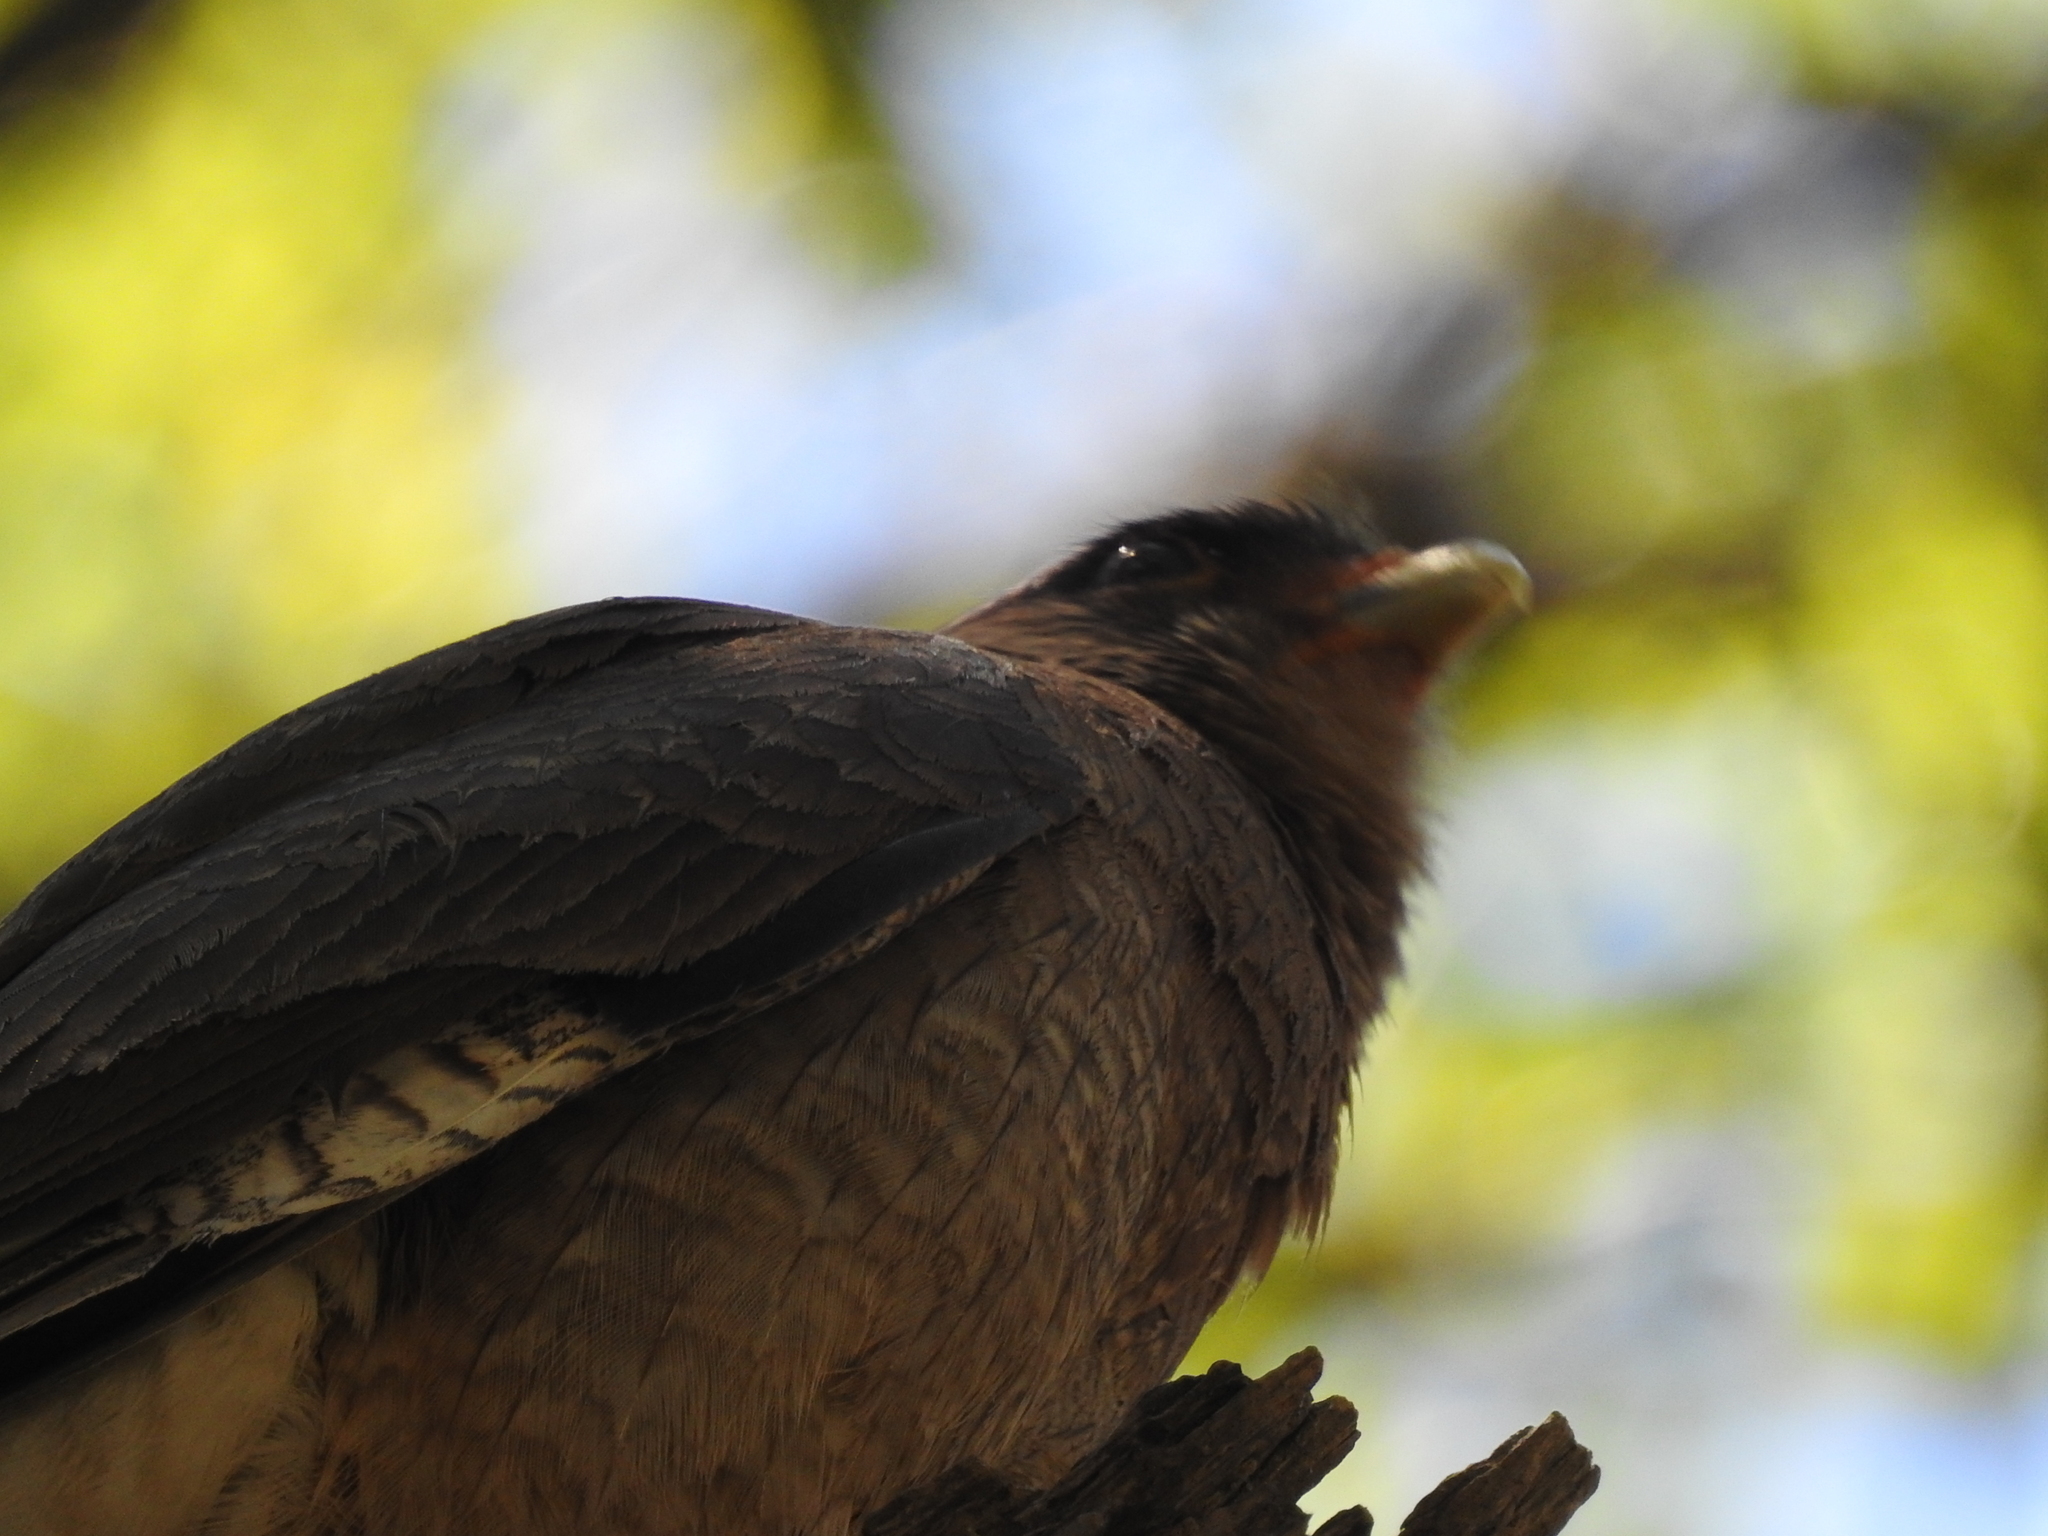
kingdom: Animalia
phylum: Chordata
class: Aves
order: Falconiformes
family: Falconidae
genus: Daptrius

==

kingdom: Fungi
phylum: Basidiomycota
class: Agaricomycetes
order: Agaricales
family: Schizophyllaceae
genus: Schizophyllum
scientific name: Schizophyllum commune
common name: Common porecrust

= GOAL =
Quote every line word for word, starting with the line that contains "class: Agaricomycetes" and ending with the line that contains "common name: Common porecrust", both included.

= EXPECTED ANSWER =
class: Agaricomycetes
order: Agaricales
family: Schizophyllaceae
genus: Schizophyllum
scientific name: Schizophyllum commune
common name: Common porecrust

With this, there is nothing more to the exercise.